*PROBLEM*
Return all of the data exactly, omitting any images.

_ _ _ _

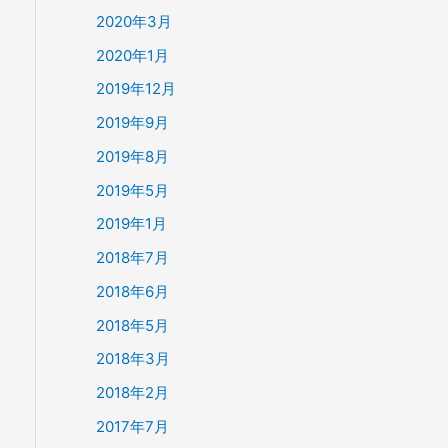
2020年3月
2020年1月
2019年12月
2019年9月
2019年8月
2019年5月
2019年1月
2018年7月
2018年6月
2018年5月
2018年3月
2018年2月
2017年7月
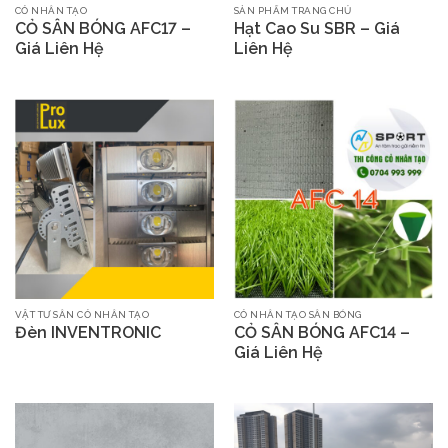
CỎ NHÂN TẠO
SẢN PHẨM TRANG CHỦ
CỎ SÂN BÓNG AFC17 –
Hạt Cao Su SBR – Giá
Giá Liên Hệ
Liên Hệ
VẬT TƯ SÂN CỎ NHÂN TẠO
CỎ NHÂN TẠO SÂN BÓNG
Đèn INVENTRONIC
CỎ SÂN BÓNG AFC14 –
Giá Liên Hệ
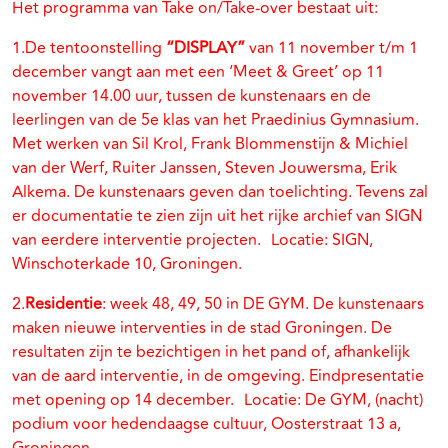
Het programma van Take on/Take-over bestaat uit:
1.De tentoonstelling
“DISPLAY”
van 11 november t/m 1
december vangt aan met een ‘Meet & Greet’ op 11
november 14.00 uur, tussen de kunstenaars en de
leerlingen van de 5e klas van het Praedinius Gymnasium.
Met werken van Sil Krol, Frank Blommenstijn & Michiel
van der Werf, Ruiter Janssen, Steven Jouwersma, Erik
Alkema. De kunstenaars geven dan toelichting. Tevens zal
er documentatie te zien zijn uit het rijke archief van SIGN
van eerdere interventie projecten. Locatie: SIGN,
Winschoterkade 10, Groningen.
2.
Residentie
: week 48, 49, 50 in DE GYM. De kunstenaars
maken nieuwe interventies in de stad Groningen. De
resultaten zijn te bezichtigen in het pand of, afhankelijk
van de aard interventie, in de omgeving. Eindpresentatie
met opening op 14 december. Locatie: De GYM, (nacht)
podium voor hedendaagse cultuur, Oosterstraat 13 a,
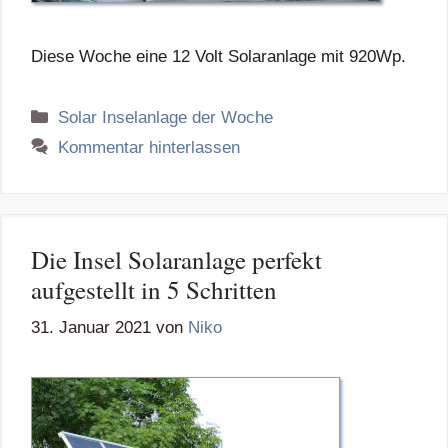
Diese Woche eine 12 Volt Solaranlage mit 920Wp.
Kategorien
Solar Inselanlage der Woche
Kommentar hinterlassen
Die Insel Solaranlage perfekt
aufgestellt in 5 Schritten
31. Januar 2021
von
Niko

_ _ _ _

*WRITTEN RESPONSE*
2020年3月
2020年1月
2019年12月
2019年9月
2019年8月
2019年5月
2019年1月
2018年7月
2018年6月
2018年5月
2018年3月
2018年2月
2017年7月
CỎ NHÂN TẠO
SẢN PHẨM TRANG CHỦ
CỎ SÂN BÓNG AFC17 –
Hạt Cao Su SBR – Giá
Giá Liên Hệ
Liên Hệ
VẬT TƯ SÂN CỎ NHÂN TẠO
CỎ NHÂN TẠO SÂN BÓNG
Đèn INVENTRONIC
CỎ SÂN BÓNG AFC14 –
Giá Liên Hệ
Het programma van Take on/Take-over bestaat uit:
1.De tentoonstelling
“DISPLAY”
van 11 november t/m 1
december vangt aan met een ‘Meet & Greet’ op 11
november 14.00 uur, tussen de kunstenaars en de
leerlingen van de 5e klas van het Praedinius Gymnasium.
Met werken van Sil Krol, Frank Blommenstijn & Michiel
van der Werf, Ruiter Janssen, Steven Jouwersma, Erik
Alkema. De kunstenaars geven dan toelichting. Tevens zal
er documentatie te zien zijn uit het rijke archief van SIGN
van eerdere interventie projecten. Locatie: SIGN,
Winschoterkade 10, Groningen.
2.
Residentie
: week 48, 49, 50 in DE GYM. De kunstenaars
maken nieuwe interventies in de stad Groningen. De
resultaten zijn te bezichtigen in het pand of, afhankelijk
van de aard interventie, in de omgeving. Eindpresentatie
met opening op 14 december. Locatie: De GYM, (nacht)
podium voor hedendaagse cultuur, Oosterstraat 13 a,
Diese Woche eine 12 Volt Solaranlage mit 920Wp.
Kategorien
Solar Inselanlage der Woche
Kommentar hinterlassen
Die Insel Solaranlage perfekt
aufgestellt in 5 Schritten
31. Januar 2021
von
Niko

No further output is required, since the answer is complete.